# Bridges across Clear Creek



## Miller Time (Apr 3, 2009)

Anyone know what this is about?? There are three temporary bridges across the creek with constructions signs on them. I'm sure they will be gone before season starts but I'm curious what's going on. They are all above Black Rock I believe.


----------



## kayapelli (Aug 18, 2005)

Jeffco is building trail from Mayhem Gulch to tunnel #5. It is to be completed next year and will be mostly on the non-road side of the river. The bridge is for the surveyors to work across the river. BTW, this stretch has some nice class II-III play spots in the dozen new play holes that Trout Unlimited built a year or two ago.


----------



## cadster (May 1, 2005)

Three permanent pedestrian bridges are going to be installed.

Clear Creek Segment of Peaks to Plains Trail: Presentation to Great Outdoors Colorado - YouTube


----------



## H2Obug (Oct 20, 2006)

Does anyone know if they'll be restricting river access to construct the trail? A 10ft-wide concrete trail on the non-highway side of the river seems pretty invasive.


----------



## cadster (May 1, 2005)

The RR access across from the CO-119 junction may no longer be an option, but the rafter’s access downstream on RL should still be available.

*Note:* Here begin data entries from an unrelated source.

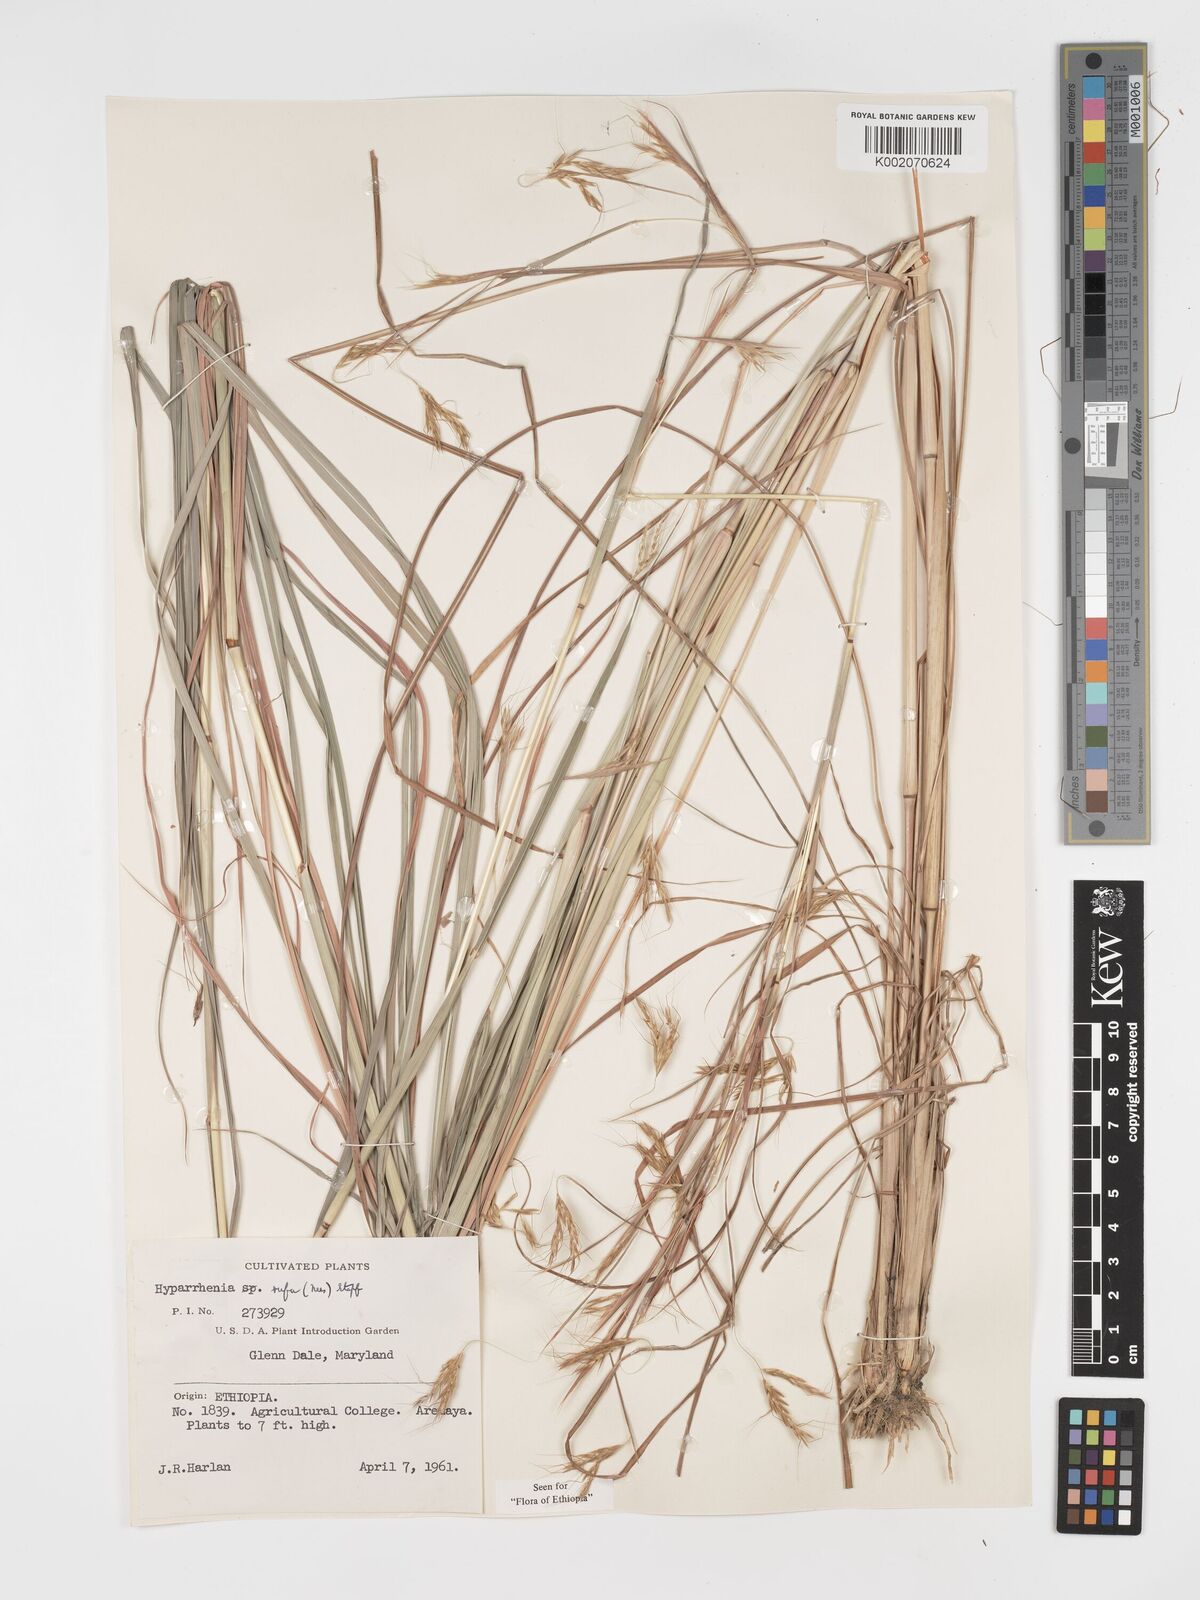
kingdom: Plantae
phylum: Tracheophyta
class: Liliopsida
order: Poales
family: Poaceae
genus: Hyparrhenia
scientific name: Hyparrhenia nyassae
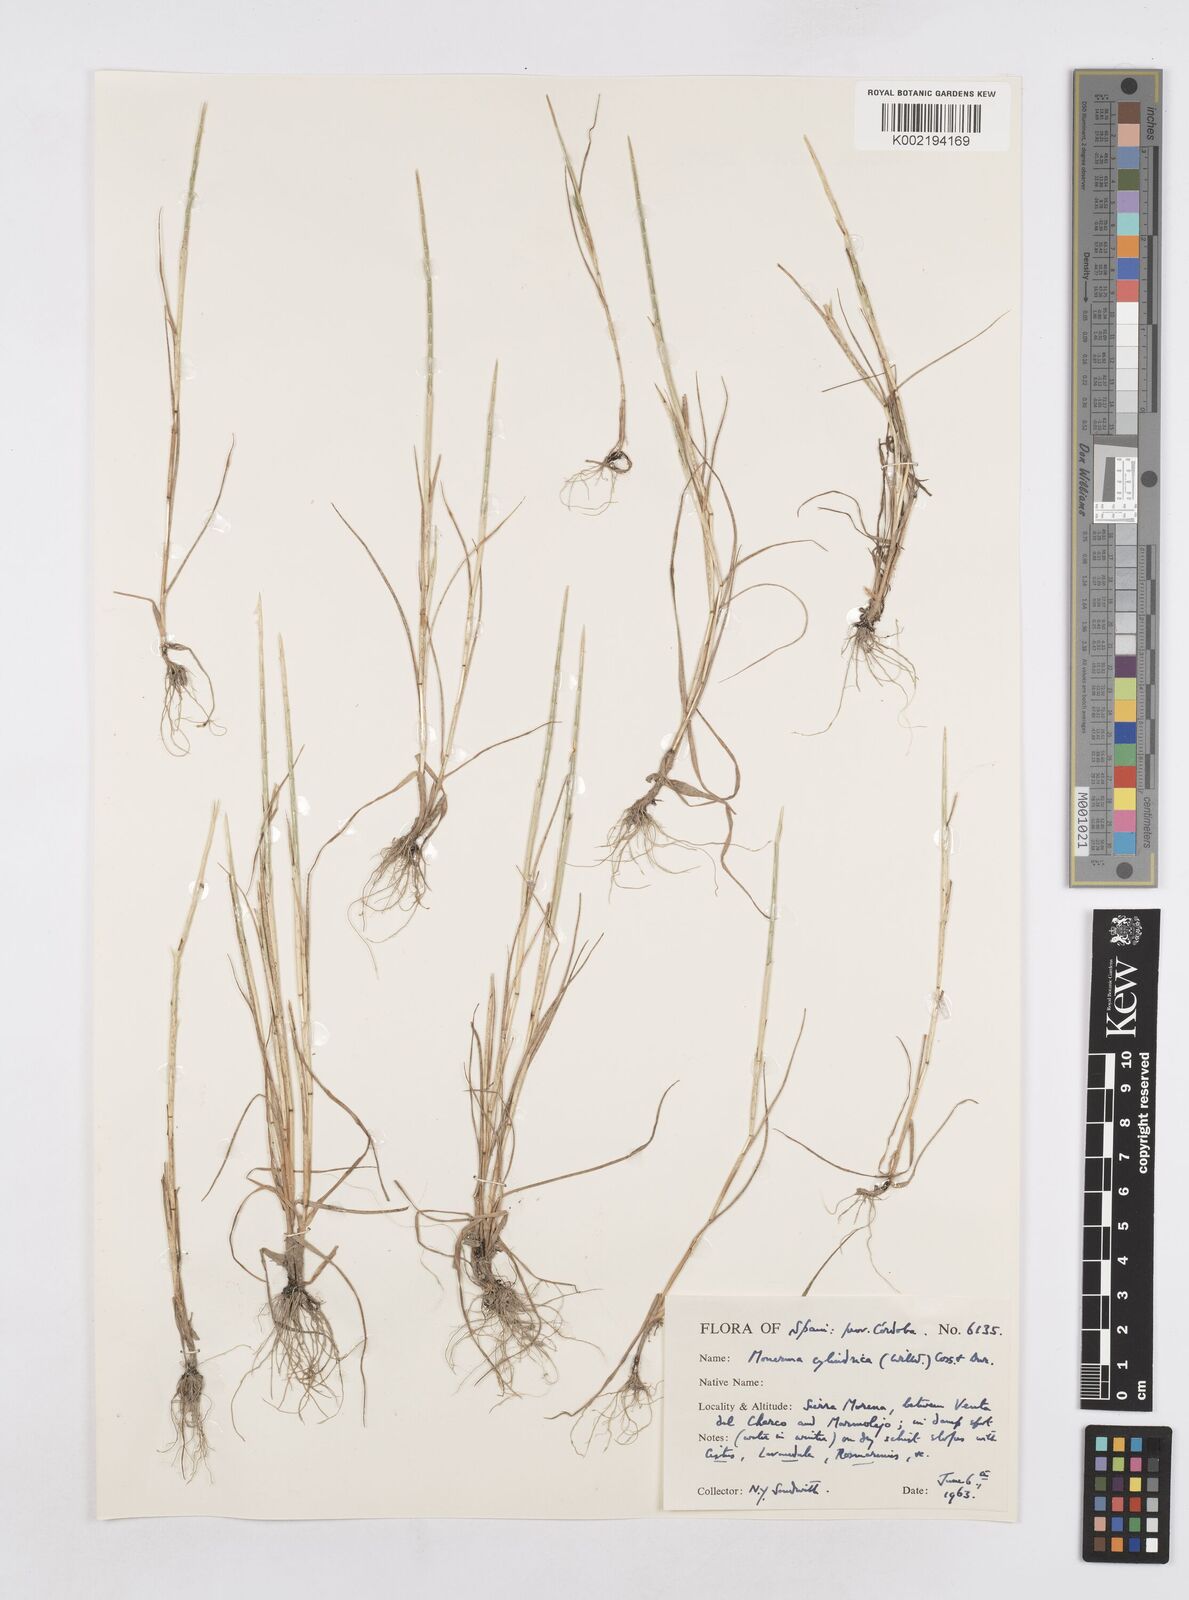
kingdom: Plantae
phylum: Tracheophyta
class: Liliopsida
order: Poales
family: Poaceae
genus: Parapholis
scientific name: Parapholis cylindrica
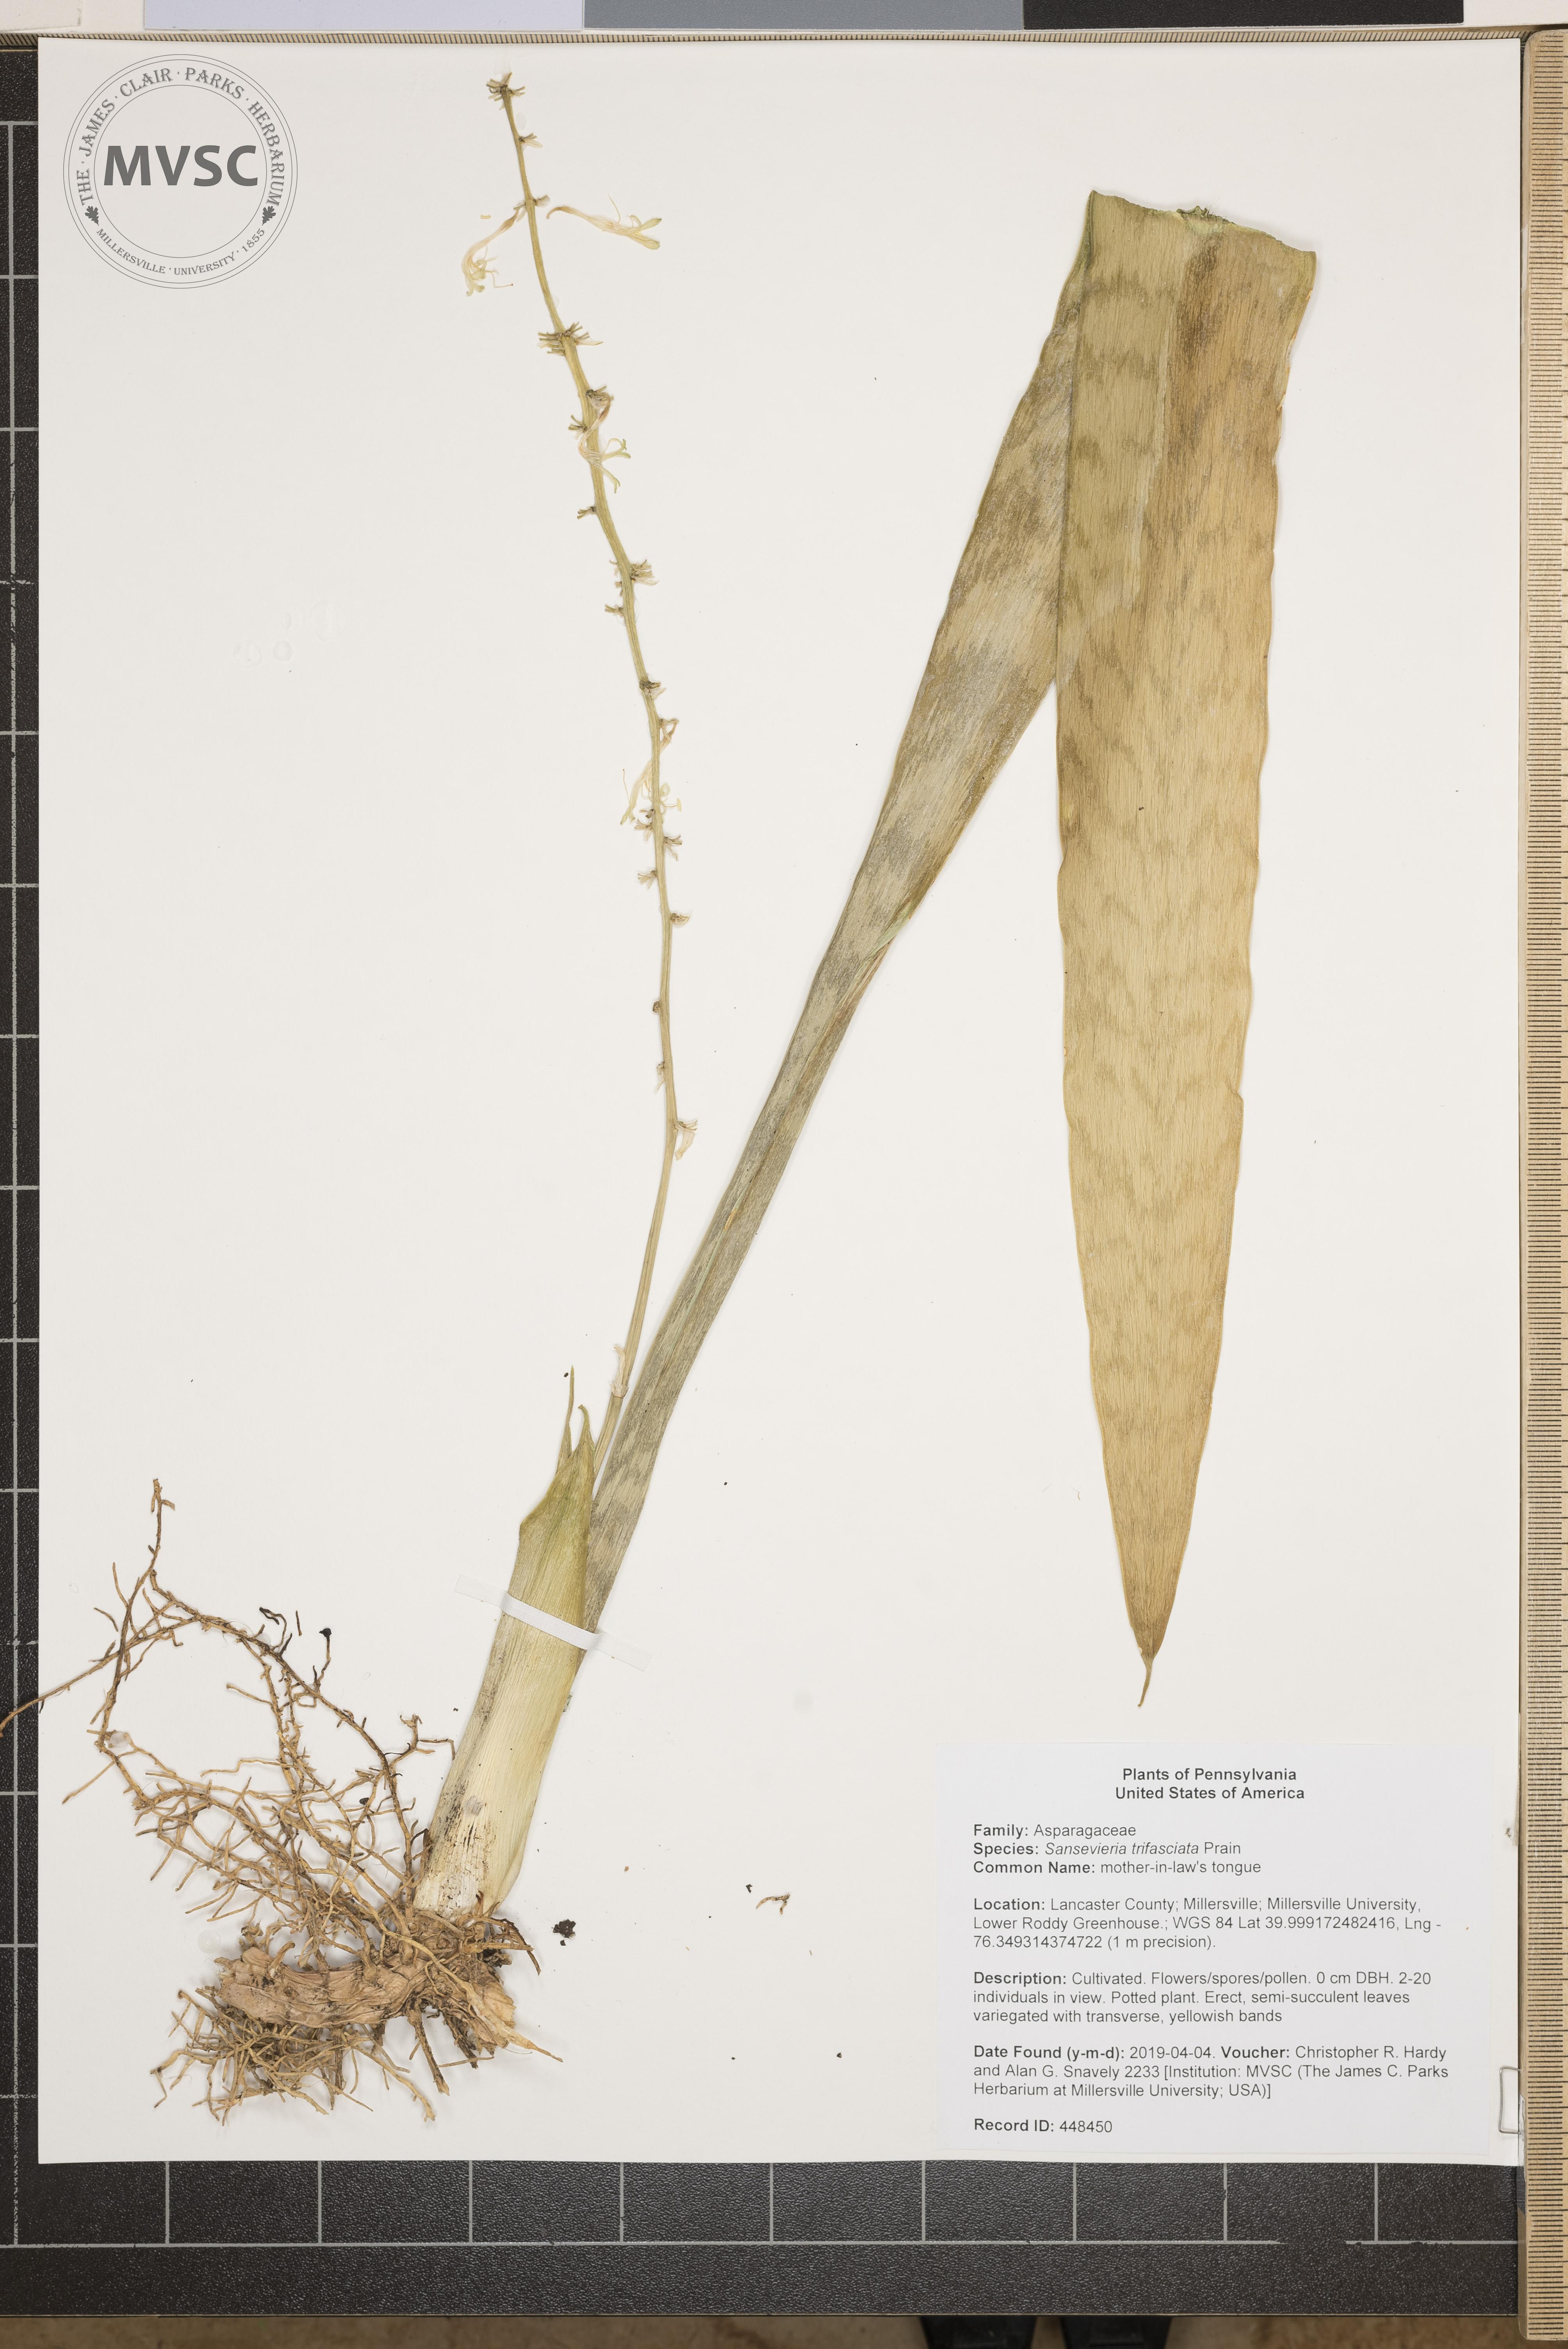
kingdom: Plantae
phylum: Tracheophyta
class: Liliopsida
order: Asparagales
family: Asparagaceae
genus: Dracaena
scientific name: Dracaena trifasciata
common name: mother-in-law's tongue
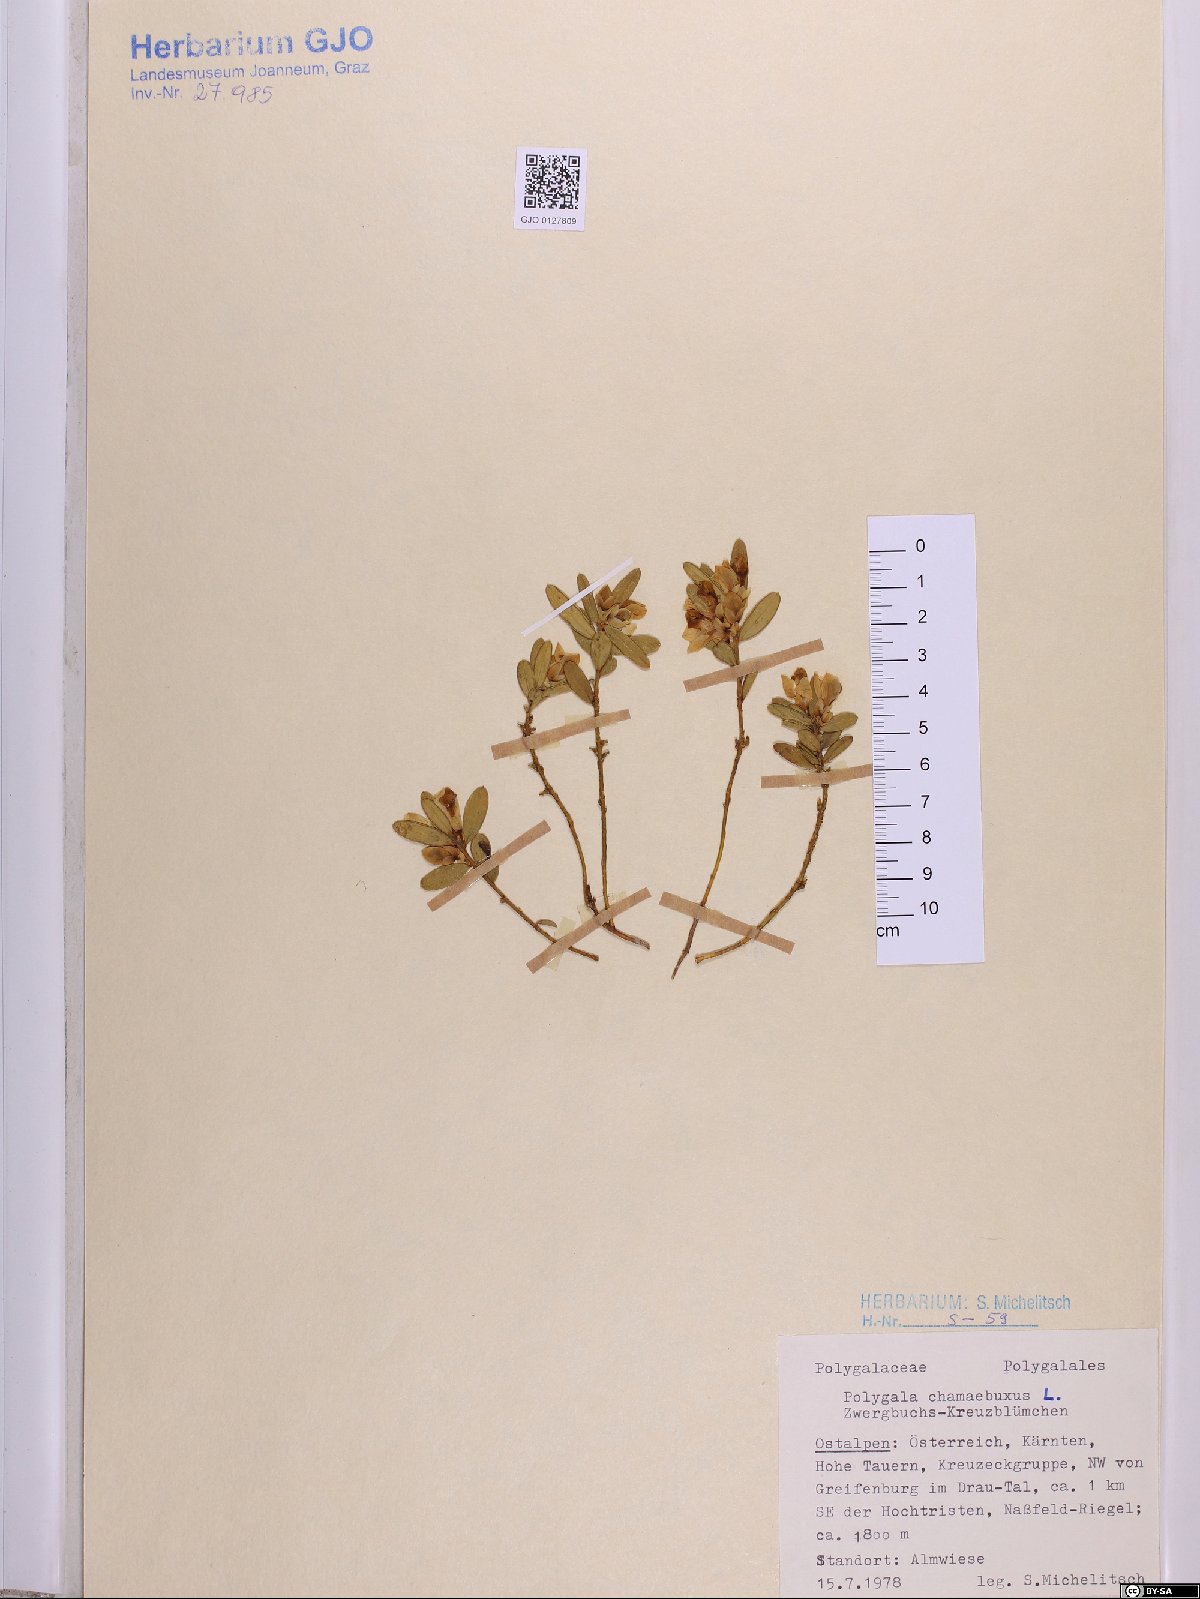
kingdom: Plantae
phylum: Tracheophyta
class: Magnoliopsida
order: Fabales
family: Polygalaceae
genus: Polygaloides
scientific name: Polygaloides chamaebuxus
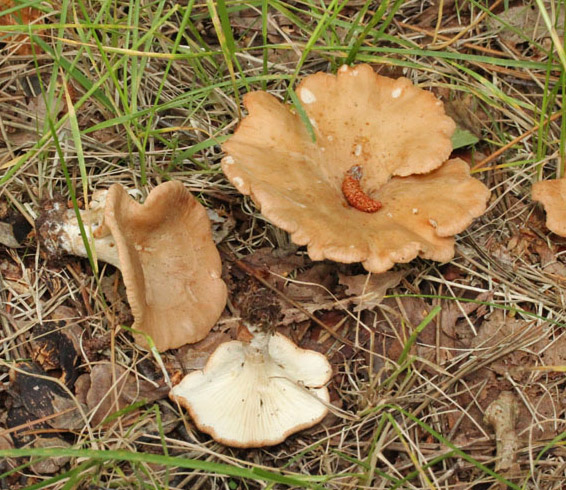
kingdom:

When parking there avoid obstructing the buses.


----------



## jspoon14 (Aug 5, 2012)

The access at 119 and 6 will no longer be available they are going to install and under road culvert there for the trail to go under the bridge. The bridge that is pictured will be removed during high water and then replaced.

The big issue is that there will be three temporary crossing installed once they get permit approval and one of those crossing is going to be a box culvert. Depending on when they install it it could be extremely dangerous at high water. So be very careful!


----------



## Miller Time (Apr 3, 2009)

At least the trail doesn't extend into blackrock and lower cc. It's enough already to put a 10' sidewalk next to the river along upper cc. Lets bring lazy people to nature with a sidewalk?? No , bring them to nature with a trail, bicycle, or even a kayak!! 

As far as temp bridges they will have to figure out something. The current locations will be swept away with higher water. Maybe jack then up with large construction blocks.


----------



## jspoon14 (Aug 5, 2012)

Miller Time said:


> At least the trail doesn't extend into blackrock and lower cc. It's enough already to put a 10' sidewalk next to the river along upper cc. Lets bring lazy people to nature with a sidewalk?? No , bring them to nature with a trail, bicycle, or even a kayak!!
> 
> As far as temp bridges they will have to figure out something. The current locations will be swept away with higher water. Maybe jack then up with large construction blocks.


 The trail is going to be connected through out the canyon, at one point. 

The small foot bridges will be removed for high water then reinstalled.


----------